- As the economic downturn continues, market fears ECB’s TLTRO won’t be enough.
- US-China trade´s back and forth to continue leading the way for the financial world.
- EUR/USD lost the 1.1000 critical threshold, next mid-term bearish target at 1.0820.
The shared currency has been again among the weakest these last few days, finishing the week below the 1.1000 figure against the greenback. It didn’t matter whether the risk was on or off, the EUR/USD pair fell five out of five days, weighed by a dismal mood at the beginning of the day, and by renewed dollar’s demand on an improved sentiment these last two days.
Why happened what happened?
The EUR was torn by speculation that the steepening economic downturn will make of the ECB’s upcoming third round of TLTRO look like too little too late. The European Central Bank is trying to keep credit flowing into local companies, hoping it can stimulate the economy and underpin inflation, which remains depressed. Concerns that the central bank won’t be able to prevent further economic slowing were exacerbated Thursday by comments from ECB’s Governing Council member Knot who said that the market expectations for the ECB's September decision were "overdone."
The escalation of the trade war during the past weekend, as the US and China announced new tariffs on imports from each other, kept investors on their toes. However, the Chinese Commerce Ministry poured cold water on the issue, announcing that they expect the US to cancel tariffs to avoid an escalation in the trade war, adding that they are willing to resolve the issue via a “calm attitude.” There were some talks between the two countries, with negotiations set to resume next September.
Germany confirmed the Q2 Gross Domestic Product at -0.1%, while the preliminary estimate of August annualized inflation came in at 1.0%. For the same period, inflation in the whole Union was up by a measly 0.9%. In the US, on the other hand, headline Durable Goods Orders surprised to the upside, up by 2.1% in July, although reading between the lines, the report shows that capital investment remains tepid. Core PCE inflation, Fed’s favorite inflation reading, held steady at 1.6% YoY in July.
What will happen next?
The trade war between the US and China is set to continue. Alongside Brexit woes, will continue to set the tone for major pairs. Referring to the first, nor China, neither the US are willing to give up an inch. That said, the market mood will tend to remain negative, with spikes of optimism meant to be short-lived.
In the data front, the upcoming week will be a busy one, starting with the final versions of the August Markit PMI for the Union and the US. The US official PMI will be out next week, while the EU will publish a revision of its Q2 GDP, foreseen at 0.2%. The star of the week, however, will be the US Nonfarm Payroll report. The country is expected to have added 155K new jobs in August, the unemployment rate is seen steady at 3.7%, while wages are seen increasing by 0.3% MoM.
EUR/USD technical outlook
The EUR/USD pair is heading into the weekly close at fresh multi-year lows, at a level previously seen on May 2017. The weekly chart shows that the decline is set to continue, as technical indicators continue heading south within negative levels, while the pair is developing below all of its moving averages. The 20 SMA has been acting as a dynamic resistance since mid-July at around 1.1200, offering a modest downward slope below the larger ones, also skewing the risk to the downside.

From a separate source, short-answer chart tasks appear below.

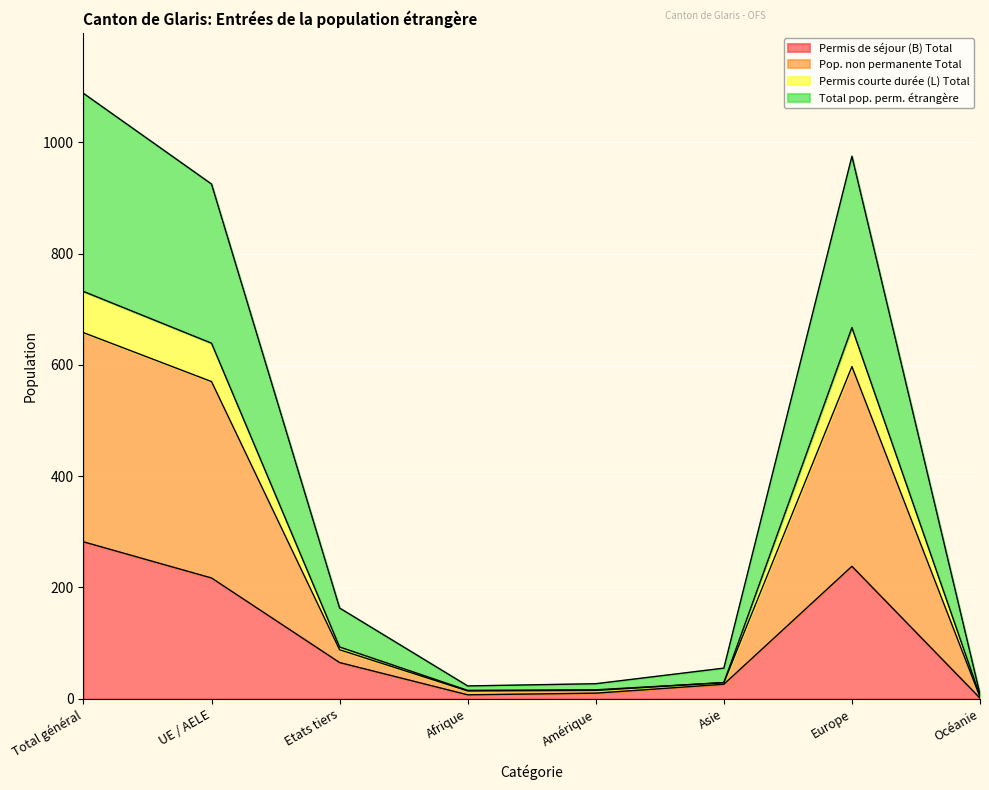

The Permis de séjour (B) Total series shows 26 at Asie. True or false?

True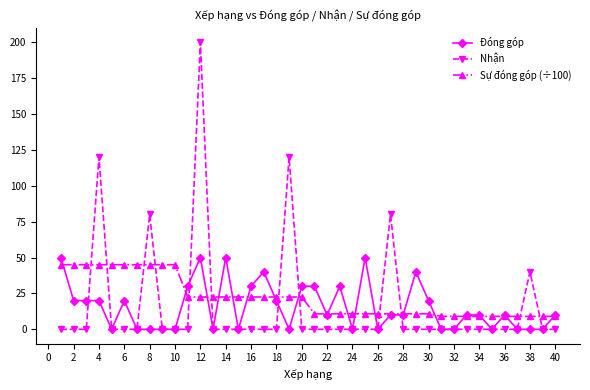

True or false: Nhận has more than 2 interior local peaks.

True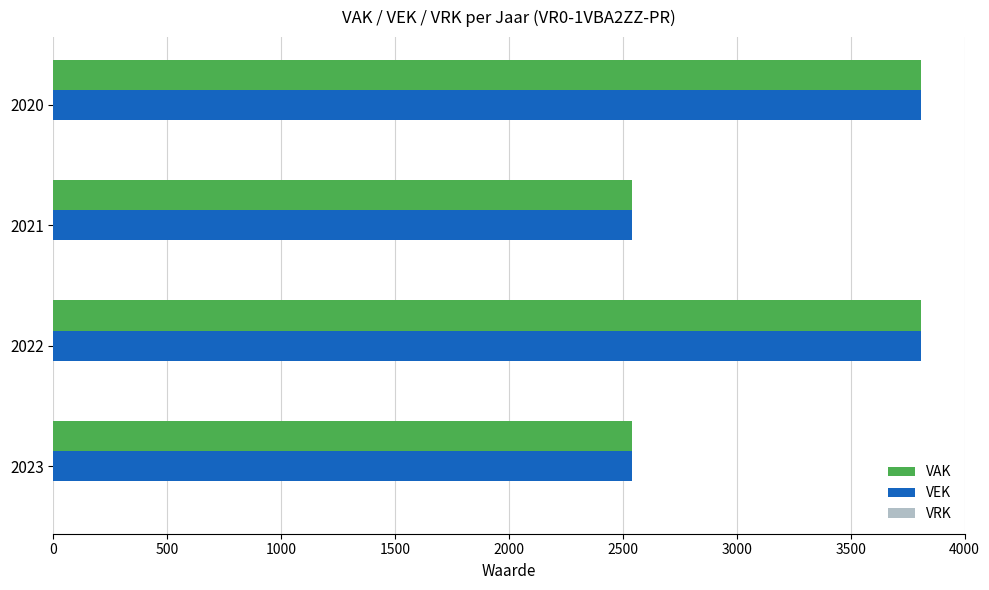

Is it true that VEK equals 1182 at 2021?

False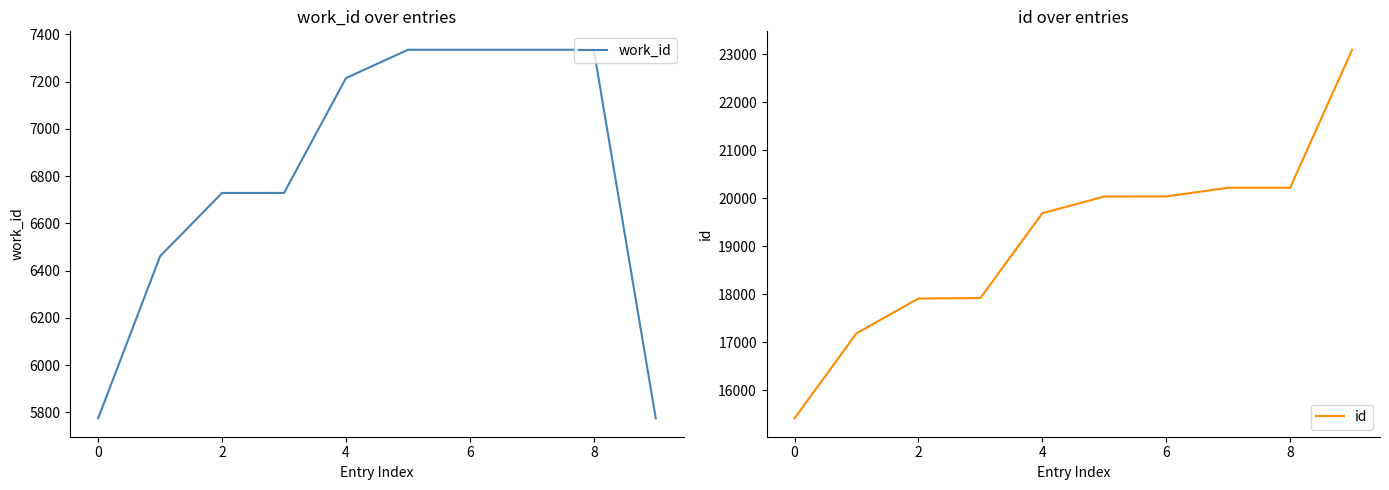

Is the value of work_id at 8 greater than the value of id at 7?

No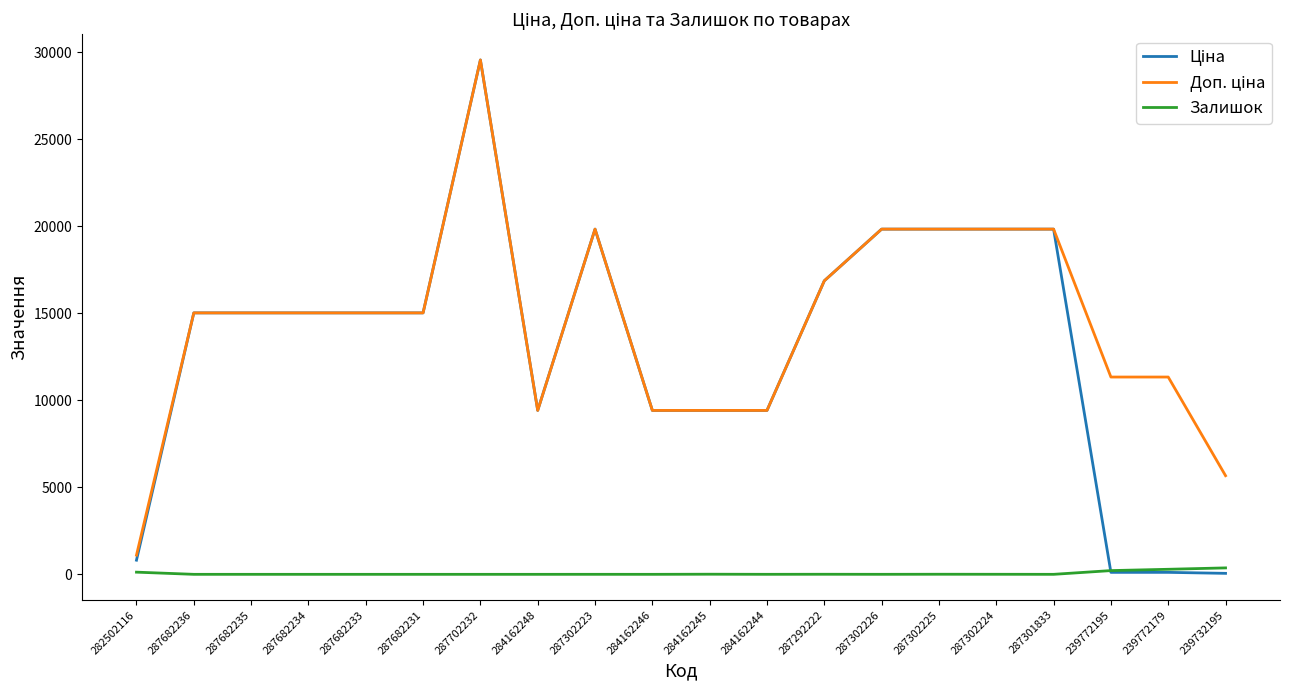

How many distinct data groups are displayed?

3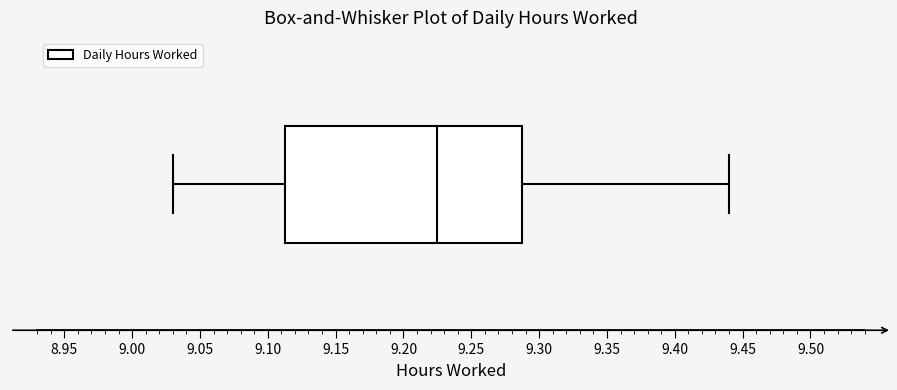

Where does the right whisker of the box end on the x-axis? The values are not printed on the chart, so give them approximately, as read against the axis.

9.440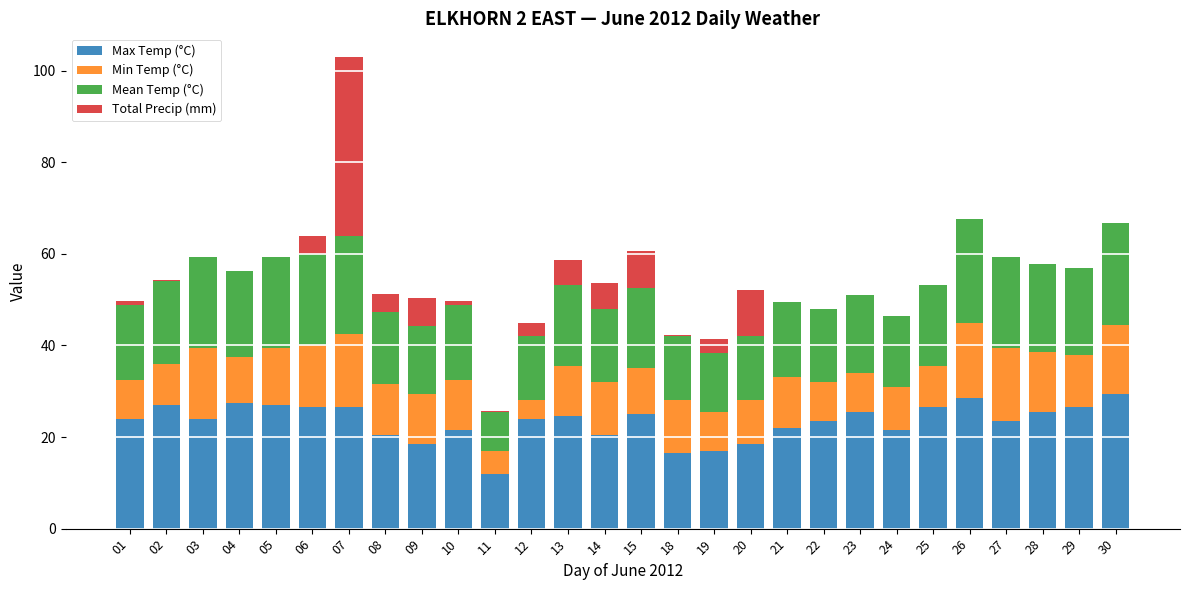

Read the Max Temp (°C) value at 23.

25.5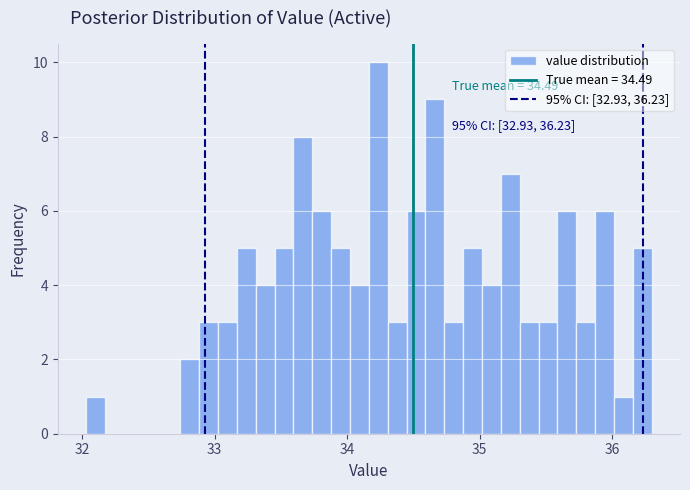

Read against the x-axis, roughly where is the centre of the tallest bar?

34.2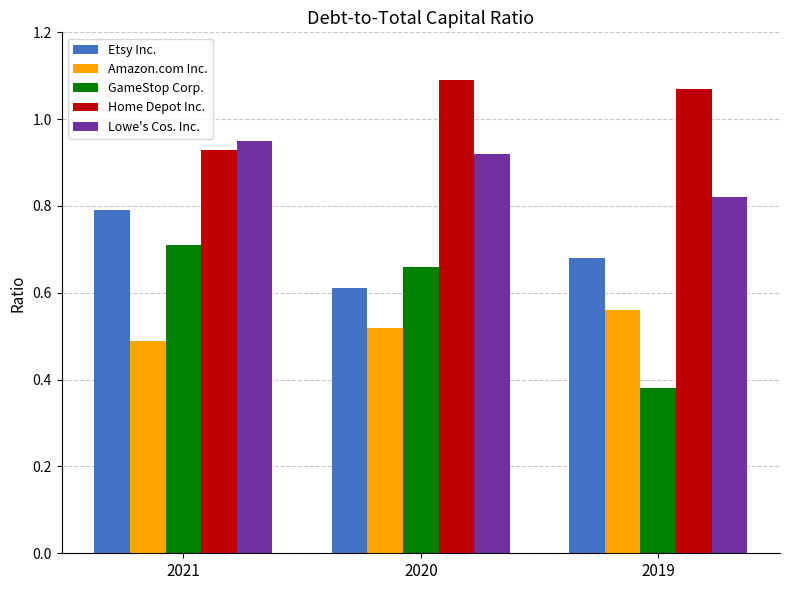

What is the sum of all Home Depot Inc. values?

3.1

In the daily chart, technical indicators head firmly lower within negative levels, approaching oversold readings but still with room to extend their declines, as the price develops below bearish moving averages, after a failed attempt to advance above the 20 DMA at the beginning of the week.
With the pair unable to regain the 1.1000 figure, there’s a good chance that the pressure will persist next week. A break below 10.960/80, would expose the 1.0820 region, where it has the next relevant mid-term support. At this point, resistances are located at 1.1050, followed by the 1.1100 figure. A recovery above this last could see the pair extending its advance up to 1.1160 in corrective mode.
EUR/USD sentiment poll
The FXStreet Forecast Poll shows that the pair is seen under pressure during the upcoming week, averaging 1.1000, although with the Overview chart clearly showing the persistent selling interest. On a monthly basis, however, there’s a wide spread of probable targets, without an outstanding level. The moving average, however, retains its bearish slope. In the longer-term perspective, the market is split, with many of the polled experts betting for a recovery up to 1.15, although those betting for a neutral-to-bearish stance are pretty much equal.
Much will depend on what happens this week, as if the pair remains below the 1.1000 figure, speculative interest will finally be able to give up and go with the flow.